Why You Should Maintain Healthy Relationships with Peers
The demands of graduate school are many and great; many students have problems balancing work and life as a grad student. You may often feel like you need the support of someone to talk to who understands what you are going through. There are many resources for financial, personal, or academic support while you are in graduate school, but time and other circumstances often prevent you from seeking support. Who better knows what balancing work and life is like than your fellow graduate students? You see your peers more often than almost anyone else (including your family members) while you are in graduate school, so it is sometimes easier for you to seek help from them before, during, or after class than it is for you to find time to visit an academic advisor.

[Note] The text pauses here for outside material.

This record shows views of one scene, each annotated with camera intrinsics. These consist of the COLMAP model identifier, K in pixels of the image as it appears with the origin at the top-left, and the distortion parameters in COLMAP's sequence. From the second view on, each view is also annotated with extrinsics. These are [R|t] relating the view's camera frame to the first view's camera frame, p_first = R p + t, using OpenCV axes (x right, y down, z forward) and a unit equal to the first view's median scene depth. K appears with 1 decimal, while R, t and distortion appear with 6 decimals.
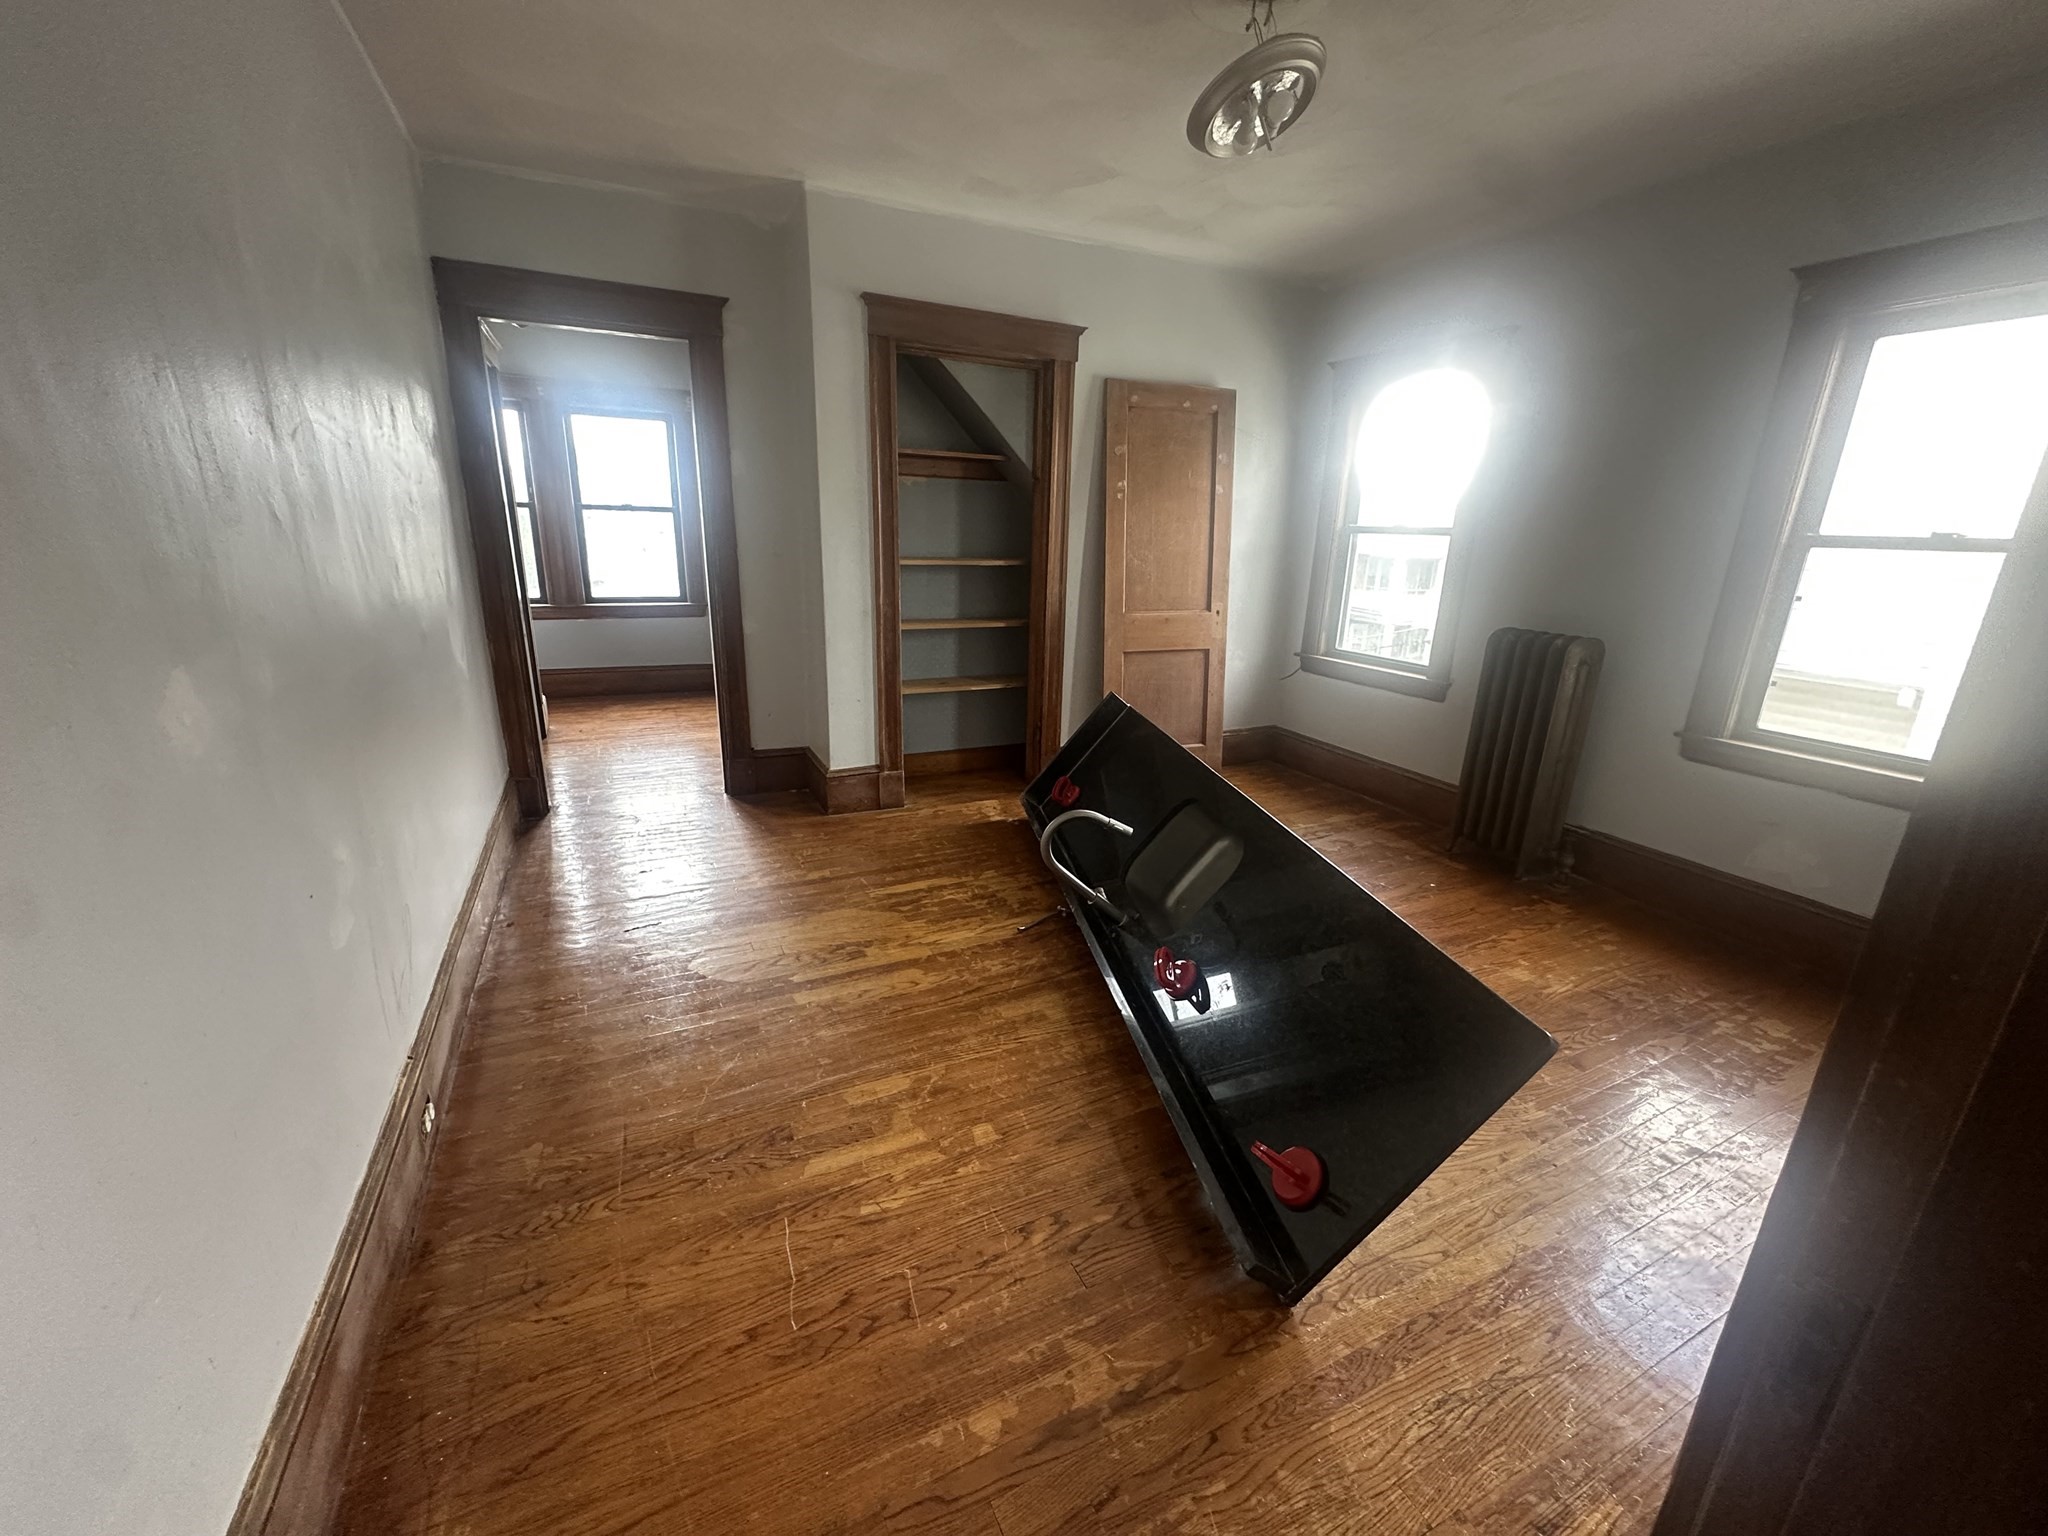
lens RADIAL K [[824.9, 0, 1020.0], [0, 824.9, 774.8], [0, 0, 1]] dist [0.001076, -0.000461]
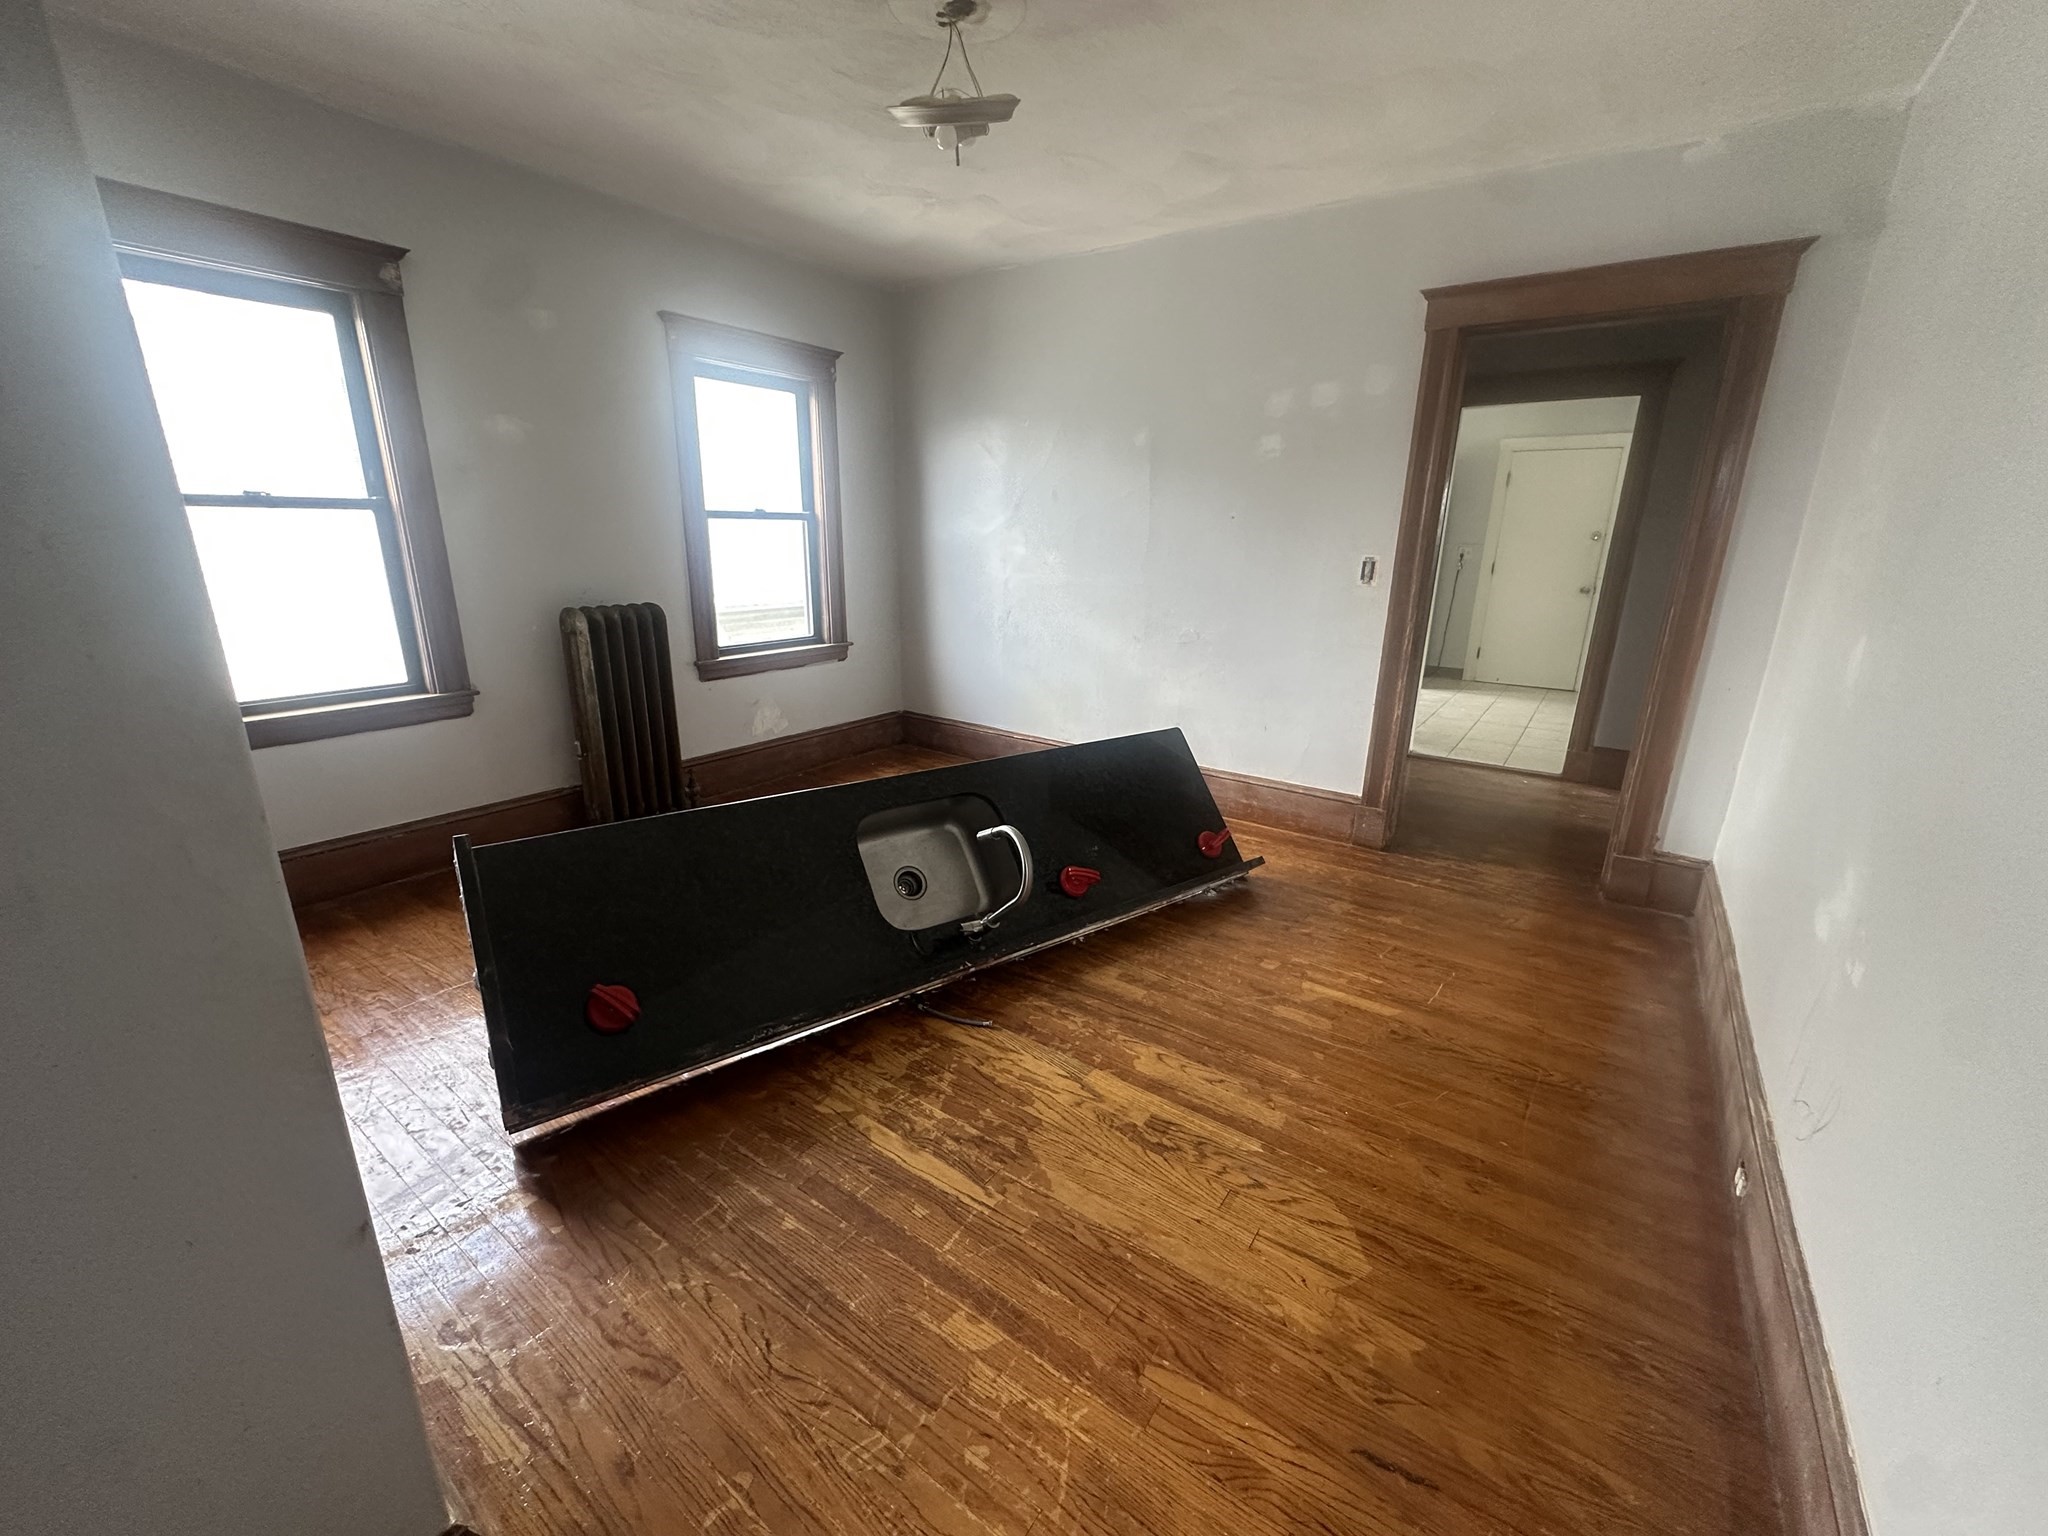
lens RADIAL K [[824.9, 0, 1023.1], [0, 824.9, 766.9], [0, 0, 1]] dist [0.001076, -0.000461]
pose [[-0.478029, -0.282635, 0.831628, -0.654197], [0.221882, 0.877248, 0.425680, -0.392996], [-0.849857, 0.388011, -0.356638, 1.234648]]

Furthermore, your peers know and understand better than anyone else does what the challenges are that you face during your graduate studies, such as balancing work and life. If you allow them to, your peers can be your greatest source of emotional support during graduate school, so, whenever possible, you should try to foster and maintain healthy relationships with them.
How to Maintain Healthy Relationships with Peers
Much like your family, you do not get to choose who will be your peers in graduate school, so it may be difficult to find common ground to unite so many different people. Attending university-sponsored social events is one way to foster healthy academic relationships among peers, but conversations at these events can often return to academic discussions, which can further increase competition. Besides attending university-sponsored social events, you could organize group activities for yourself and your peers, activities which would improve everyone’s sense of trust and community. These activities might include exercising or playing team sports together, volunteering or fundraising together, or even studying together.